= Aufgabenziel =
Welcher Film hat laut Quelltext den Song Heather inspiriert?

#### Quelltext ####

All die o.g. Werke waren eine mentale Stütze und haben mir geholfen, gedankliche Barrieren in meinem Schaffensprozess zu überwinden. 

Vom Film Heathers ist auch der fast gleichnamige Song Heather inspiriert mit dem leicht abgewandelten Originalzitat „Real life sucks losers dry. If you wanna fuck with the eagles, you have to learn to fly“.

Wie fühlst Du Dich dabei, durch die eigenen Songs Persönliches preiszugeben; also beispielsweise Deine Sehnsüchte oder bestehende Hürden als Kreativschaffende mit unbekannten Zuhörern zu teilen?

Es ist einfacher, meine Gefühle und gewisse Teile meiner Persönlichkeit mit der gedanklich weit entfernten Öffentlichkeit zu teilen als mit Menschen im näheren Umfeld. Man hat mehr Freiraum und nicht diesen Drang es anderen Recht machen zu müssen oder sich zurückzunehmen, um sein Gegenüber nicht zu verletzen.

Die Hürden im eigenen kreativen Schaffensprozess teile ich deshalb, weil ich dem deutschen Indie Mainstream etwas entgegensetzen möchte.

Meiner Meinung nach ist es sehr gefährlich, die äußeren Strukturen in der deutschen Musikindustrie als gegeben anzunehmen und zu versuchen sich unterzuordnen und den kommerziell hochgepushten „Indiegrößen“ nachzueifern. Man kann es fernab dieser Strukturen schaffen, Gehör zu finden.

Ich möchte Entstehung und Inspiration anstoßen, und erhoffe mir dadurch auf lange Sicht eine größere Vielfalt und mehr Wagemut in Indie Deutschland.

#### Extrahierte Daten ####

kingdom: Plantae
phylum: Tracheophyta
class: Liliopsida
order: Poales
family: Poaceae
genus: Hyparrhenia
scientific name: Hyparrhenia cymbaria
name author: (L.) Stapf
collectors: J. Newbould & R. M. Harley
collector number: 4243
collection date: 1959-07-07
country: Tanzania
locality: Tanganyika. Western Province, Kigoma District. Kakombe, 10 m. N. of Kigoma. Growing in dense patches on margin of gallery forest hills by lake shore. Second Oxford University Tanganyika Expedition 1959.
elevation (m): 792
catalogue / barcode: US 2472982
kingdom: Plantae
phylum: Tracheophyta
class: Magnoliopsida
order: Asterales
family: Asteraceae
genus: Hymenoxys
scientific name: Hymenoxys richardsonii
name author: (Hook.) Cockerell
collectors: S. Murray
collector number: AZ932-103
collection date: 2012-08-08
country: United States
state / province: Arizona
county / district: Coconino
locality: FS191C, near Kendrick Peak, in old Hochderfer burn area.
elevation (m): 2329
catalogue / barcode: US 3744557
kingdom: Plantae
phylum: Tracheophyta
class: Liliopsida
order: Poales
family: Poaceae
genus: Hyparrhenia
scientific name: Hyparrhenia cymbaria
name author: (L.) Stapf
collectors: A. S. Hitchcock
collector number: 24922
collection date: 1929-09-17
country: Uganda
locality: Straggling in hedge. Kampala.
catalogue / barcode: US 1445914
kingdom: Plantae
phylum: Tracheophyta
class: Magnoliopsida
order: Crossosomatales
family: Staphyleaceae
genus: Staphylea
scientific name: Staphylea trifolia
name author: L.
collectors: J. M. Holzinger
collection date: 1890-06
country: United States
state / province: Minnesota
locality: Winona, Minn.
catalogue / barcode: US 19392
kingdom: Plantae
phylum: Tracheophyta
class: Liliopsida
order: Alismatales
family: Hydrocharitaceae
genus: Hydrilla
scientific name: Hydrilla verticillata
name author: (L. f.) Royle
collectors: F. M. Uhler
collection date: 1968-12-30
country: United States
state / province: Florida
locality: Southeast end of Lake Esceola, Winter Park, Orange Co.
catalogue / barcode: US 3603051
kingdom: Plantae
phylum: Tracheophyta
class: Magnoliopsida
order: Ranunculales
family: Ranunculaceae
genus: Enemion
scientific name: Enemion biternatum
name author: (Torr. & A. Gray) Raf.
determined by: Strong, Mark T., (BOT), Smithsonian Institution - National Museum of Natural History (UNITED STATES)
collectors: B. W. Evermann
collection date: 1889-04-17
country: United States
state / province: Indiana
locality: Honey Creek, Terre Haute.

####

= Lösung =
Der Film Heathers.